NEW YORK, N.Y. – Dawn Lavell-Harvard, President of the Native Women’s Association of Canada, was invited to join the sixtieth session of the United Nations Commission on the Status of Women, which began March 14 and concludes on March 24, 2016 at UN headquarters in New York City.
“To be born Indigenous and female in a country like Canada means that we are born political,” said Harvard. “We recognize that Canada has the resources and the infrastructure now to lead the way in ending violence against Indigenous women and girls both domestically and internationally. Though decades of systemic oppression and abuse cannot be reversed overnight, the power of our women can wear away the strongest opposition if we are all united. Together, alongside our international partners, we will end violence against Indigenous women and girls.”
Lavell-Harvard joined an esteemed panel of Indigenous women for a special side-event sponsored by Canada entitled Indigenous Women and Girls: Pathways to Equality. The purpose of this side-event was to examine the underlying factors that contribute to Indigenous women and girls’ abuse, including the longstanding impacts of colonialism, racism and sexism.

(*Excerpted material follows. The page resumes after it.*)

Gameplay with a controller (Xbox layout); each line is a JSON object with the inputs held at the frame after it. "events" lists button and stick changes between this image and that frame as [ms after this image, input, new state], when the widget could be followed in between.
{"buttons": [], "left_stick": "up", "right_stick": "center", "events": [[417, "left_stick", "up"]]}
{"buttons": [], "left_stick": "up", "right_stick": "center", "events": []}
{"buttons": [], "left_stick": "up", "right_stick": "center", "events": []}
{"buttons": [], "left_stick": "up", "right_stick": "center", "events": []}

Lavell-Harvard’s fellow panelists for this event included Chandra Roy Henriksen, Chief of the Secretariat of the UN Permanent Forum on Indigenous Issues, Betty Lyons, President and Executive Director of the American Indian Law Alliance, and Mirna Cunningham Kain, former Chairperson of the UN Permanent Forum on Indigenous Issues. This panel was moderated by Canada’s Minister of Justice and Attorney General, Jody Wilson-Raybould.
Panelists spoke collectively to the ongoing need to provide holistic, Indigenous-led approaches to addressing the ongoing discrimination experienced by Indigenous women and girls, including violence and abuse.
Lavell-Harvard’s remarks explored the unique and complex plight of Indigenous women and girls in Canada, which, despite a new and promising government remains serious and demands action. Lavell-Harvard spoke to the grueling and multi-decade long grassroots effort on the part of the Native Women’s Association of Canada and other groups and individual activists from across Canada who worked tirelessly to draw the attention of the international community to the reality of missing and murdered Indigenous women –ultimately leading to the national inquiry, now underway.